Now that 3.5 SP1 had finally shipped we decided to completely replace our data access layer with Entity framework. One thing that we didn’t like going in was the fact that we still wouldn’t be able to replace our existing two-tiered entity objects. In our initial model we have one set tied to Entity Spaces and the other which is a DTO representing basically the same object.

What we liked:

  1. We could use LINQ
    I know that it doesn’t seem like this is such a big deal, but check this out:

    Before:

    public static ContainerInfo[] GetContainerInfosByExternalId(
    	string externalSampleId)
    {
        var containerInfos = new List<containerinfo>();
        if (String.IsNullOrEmpty(externalSampleId))
            return new ContainerInfo[0];
        var sampleSlotQuery = new SampleSlotQuery("s");
        Dal.InitConnectionName(sampleSlotQuery.es);
        var containers = new ContainerCollection();
        containers.Query.es.JoinAlias = "c";
        Dal.InitConnectionName(containers.es);
    
        containers.Query.InnerJoin(sampleSlotQuery)
           .On(containers.Query.ContainerId == sampleSlotQuery.ContainerId);
        containers.Query.Where(sampleSlotQuery.ExternalSampleId == externalSampleId);
        containers.Query.OrderBy(containers.Query.ContainerId.Ascending);
        if (containers.Query.Load())
        {
            foreach (Container container in containers)
            {
                containerInfos.Add(ConvertToContainerInfo(container));
            }
        }
        return containerInfos.ToArray();
    }
    

    After:

    public static ContainerInfo[] GetContainerInfosByExternalId(
    	WorkflowStateEntities db, string externalId)
    {
        return
            (from c in db.Containers.Include("Samples")
             from ss in c.SampleSlots
             where ss.ExternalId == externalId
             select ConvertToContainerInfo(c)).ToArray();
    }
    

What we didn’t like.

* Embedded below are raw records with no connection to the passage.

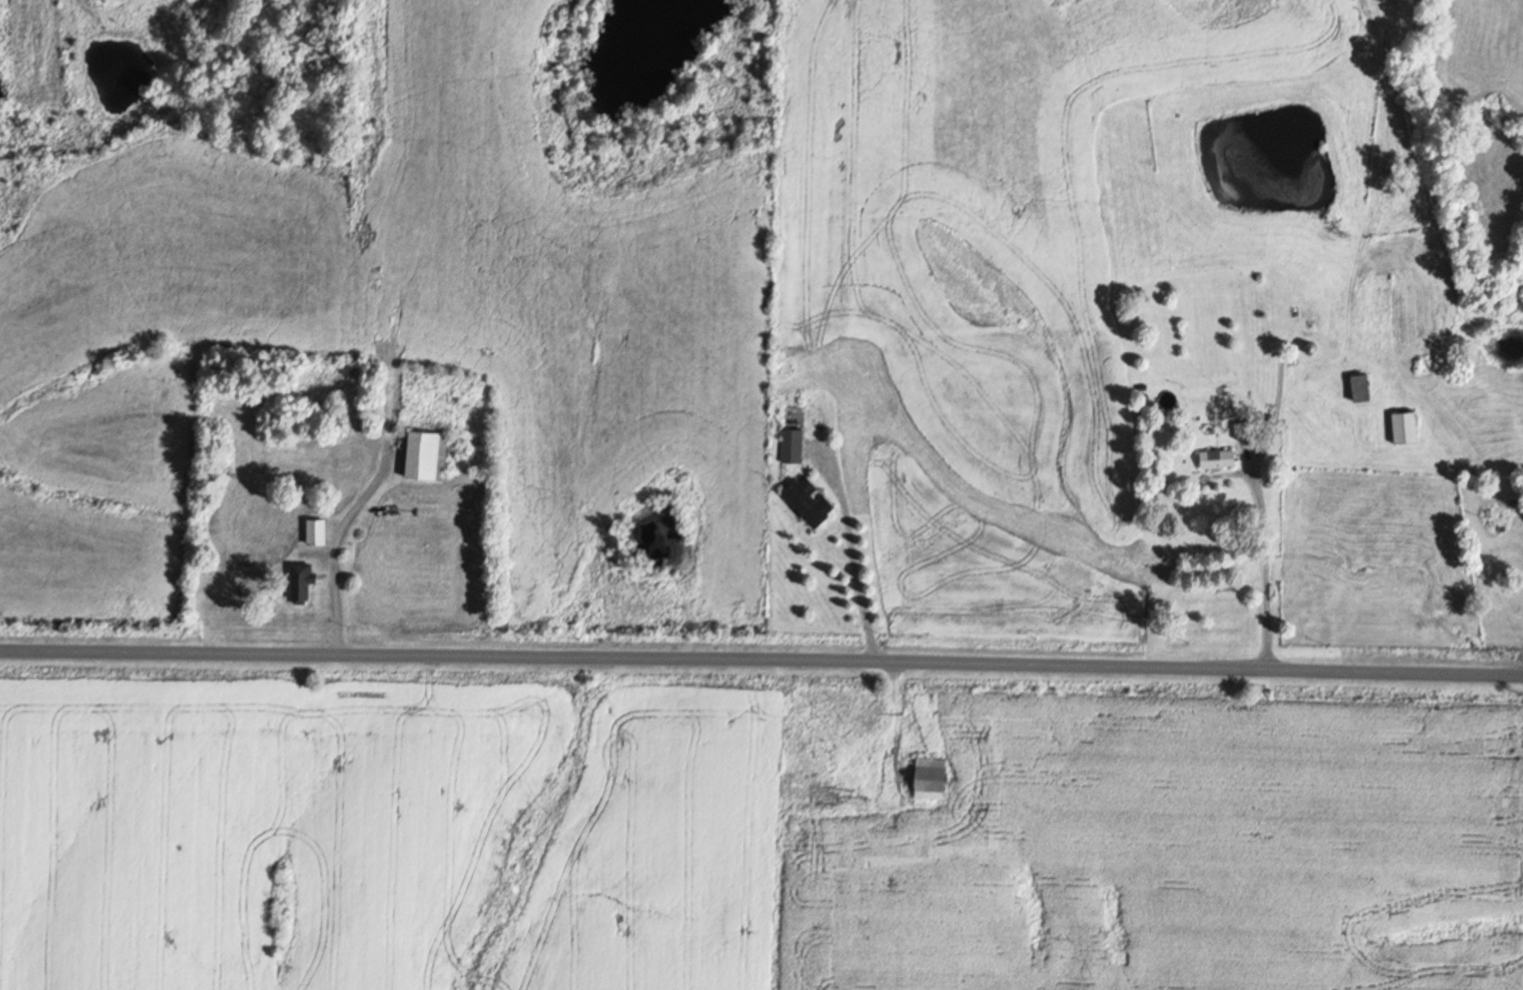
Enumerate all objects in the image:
building: (1356, 387)
building: (1401, 427)
building: (790, 445)
building: (422, 454)
building: (1214, 458)
building: (805, 501)
building: (313, 532)
road: (329, 547)
road: (847, 555)
road: (1261, 565)
building: (298, 583)
road: (761, 659)
building: (926, 777)

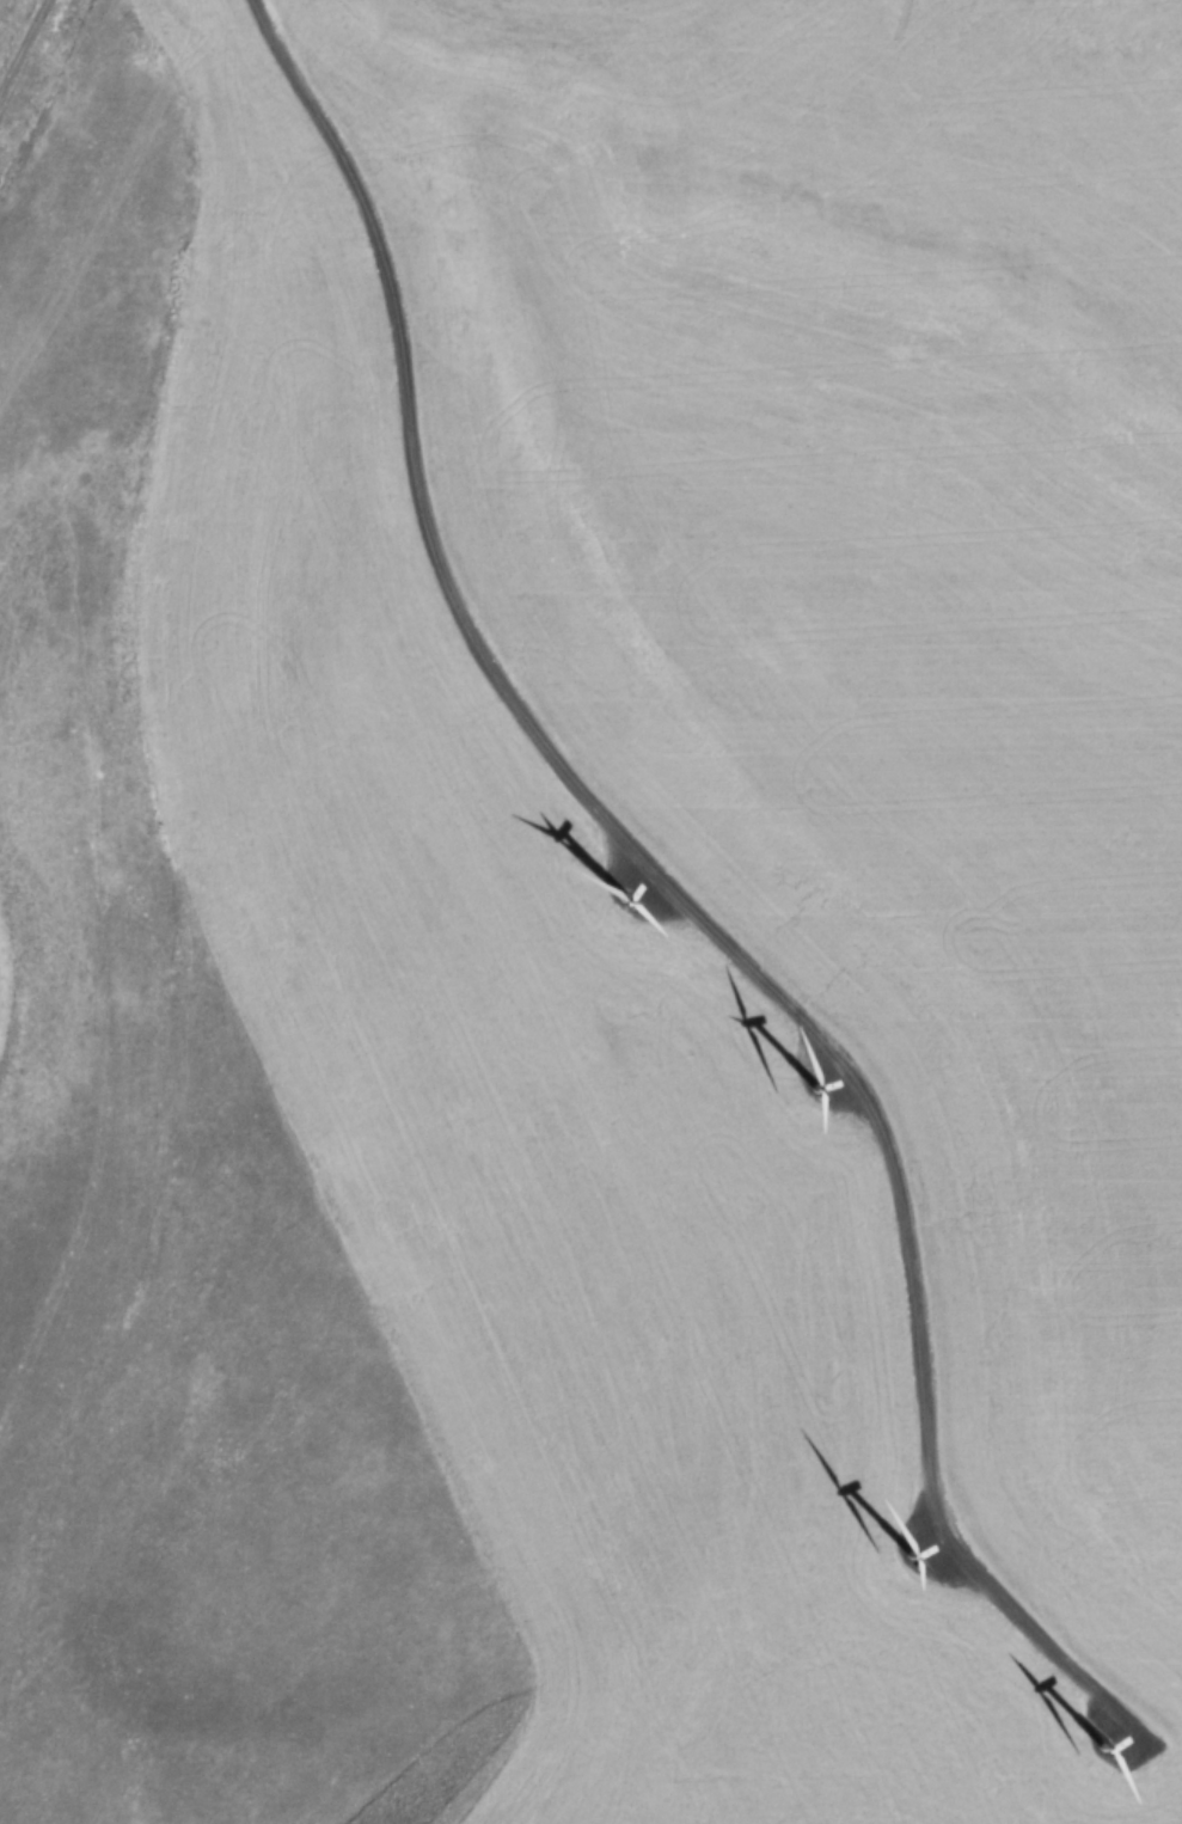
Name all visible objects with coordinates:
road: (19, 37)
wind turbine: (627, 890)
road: (681, 901)
wind turbine: (798, 1080)
wind turbine: (916, 1543)
wind turbine: (1103, 1736)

These were relatively minor things like:

  • No lazy loading
  • Non type-safe eager loading
  • (See here)

It took 5 of us about 4 days to convert the entire thing over. After it was done I tried to figure out how many lines we were able to remove. However, there was a problem, because even though I knew we were able to reduce the code, the Code Metrics in Visual Studio showed that the number of lines increased. After some frustration, I finally used a version of wc (the Unix utility) which showed a 10-15% reduction across the board

Another problem we had was the varchar / nvarchar problem. We actually reported this problem to the Entity Framework team through one of our Help support tickets. From one of our developers
In EF, as it turns out, the queries are ALWAYS cast to nvarchar (Unicode) regardless of the schema column type being a varchar (or bit). Before running my last set of traces (those shown above), I made sure that ALL columns in the schema were preset to be nvarchar types before running the EF code. That actually improved the query speed, cutting the time in half from about 4000 microseconds to 2200 microseconds

But the biggest problem turned out to be performance. We had some pretty big load operations going in. By converting one of these queries went from 21 seconds in Entity Spaces to 2 minutes in Entity Framework. Basically a 6x factor across the board. This performance was not acceptable for our product. So after doing all of the conversion we had to roll everything back – uggh!